(Transcribed page contents)
--- START ---
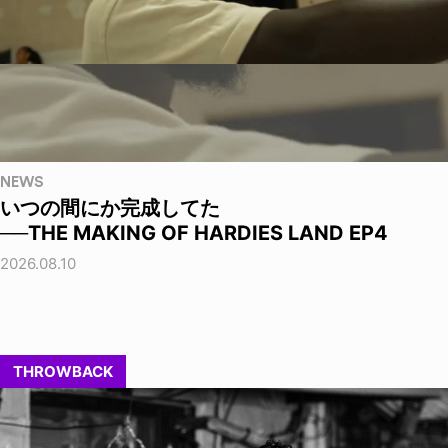
NEWS
いつの間にか完成してた
──THE MAKING OF HARDIES LAND EP4
2026.08.10
THROWBACK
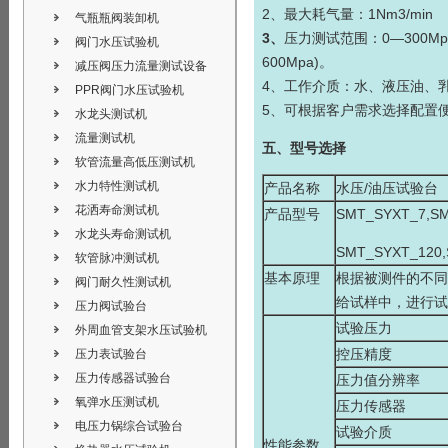
2、最大耗气量：1Nm3/min
气瓶瓶阀装卸机
3、
压力测试范围：0—300
阀门水压试验机
600Mpa)。
减压阀压力流量测试设备
4、工作介质：水、液压油
PPR阀门水压试验机
5、可根据客户需求选择配置
水龙头测试机
流量测试机
五、型号选择
软管流量高低压测试机
水力特性测试机
产品名称
水压/油压试验台
花洒寿命测试机
产品型号
SMT_SYXT_7,SM
水龙头寿命测试机
SMT_SYXT_120,
软管脉冲测试机
基本原理
根据被测件的不同
阀门耐久性测试机
给试样中，进行试
压力阀试验台
试验压力
外周血管支架水压试验机
控压精度
压力表试验台
压力传感器试验台
压力值分辨率
氧弹水压测试机
压力传感器
电压力锅综合试验台
试验介质
性能参数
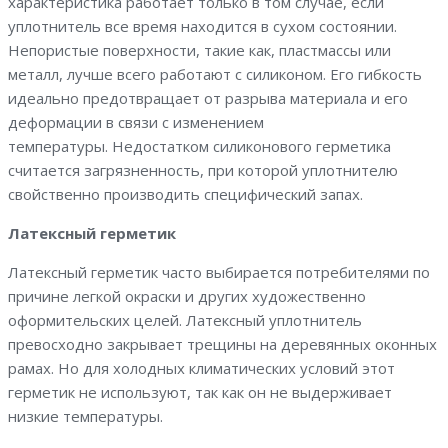
характеристика работает только в том случае, если
уплотнитель все время находится в сухом состоянии.
Непористые поверхности, такие как, пластмассы или
металл, лучше всего работают с силиконом. Его гибкость
идеально предотвращает от разрыва материала и его
деформации в связи с изменением
температуры. Недостатком силиконового герметика
считается загрязненность, при которой уплотнителю
свойственно производить специфический запах.
Латексный герметик
Латексный герметик часто выбирается потребителями по
причине легкой окраски и других художественно
оформительских целей. Латексный уплотнитель
превосходно закрывает трещины на деревянных оконных
рамах. Но для холодных климатических условий этот
герметик не используют, так как он не выдерживает
низкие температуры.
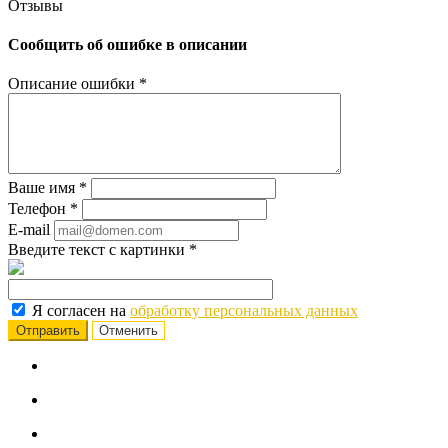
Отзывы
Сообщить об ошибке в описании
Описание ошибки
*
Ваше имя
*
Телефон
*
E-mail
Введите текст с картинки
*
Я согласен на
обработку персональных данных
Отменить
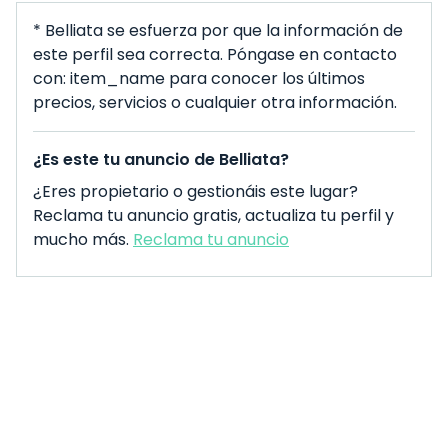
* Belliata se esfuerza por que la información de
este perfil sea correcta. Póngase en contacto
con: item_name para conocer los últimos
precios, servicios o cualquier otra información.
¿Es este tu anuncio de Belliata?
¿Eres propietario o gestionáis este lugar?
Reclama tu anuncio gratis, actualiza tu perfil y
mucho más.
Reclama tu anuncio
--- END ---
● **To do**: Nothing but the lines from the first line of the data through the line with "температуры. Недостатком силиконового" belongs in the answer, copied exactly and without pictures.

● **Exercise output**:
NEWS
いつの間にか完成してた
──THE MAKING OF HARDIES LAND EP4
2026.08.10
THROWBACK
2、最大耗气量：1Nm3/min
气瓶瓶阀装卸机
3、
压力测试范围：0—300
阀门水压试验机
600Mpa)。
减压阀压力流量测试设备
4、工作介质：水、液压油
PPR阀门水压试验机
5、可根据客户需求选择配置
水龙头测试机
流量测试机
五、型号选择
软管流量高低压测试机
水力特性测试机
产品名称
水压/油压试验台
花洒寿命测试机
产品型号
SMT_SYXT_7,SM
水龙头寿命测试机
SMT_SYXT_120,
软管脉冲测试机
基本原理
根据被测件的不同
阀门耐久性测试机
给试样中，进行试
压力阀试验台
试验压力
外周血管支架水压试验机
控压精度
压力表试验台
压力传感器试验台
压力值分辨率
氧弹水压测试机
压力传感器
电压力锅综合试验台
试验介质
性能参数
характеристика работает только в том случае, если
уплотнитель все время находится в сухом состоянии.
Непористые поверхности, такие как, пластмассы или
металл, лучше всего работают с силиконом. Его гибкость
идеально предотвращает от разрыва материала и его
деформации в связи с изменением
температуры. Недостатком силиконового герметика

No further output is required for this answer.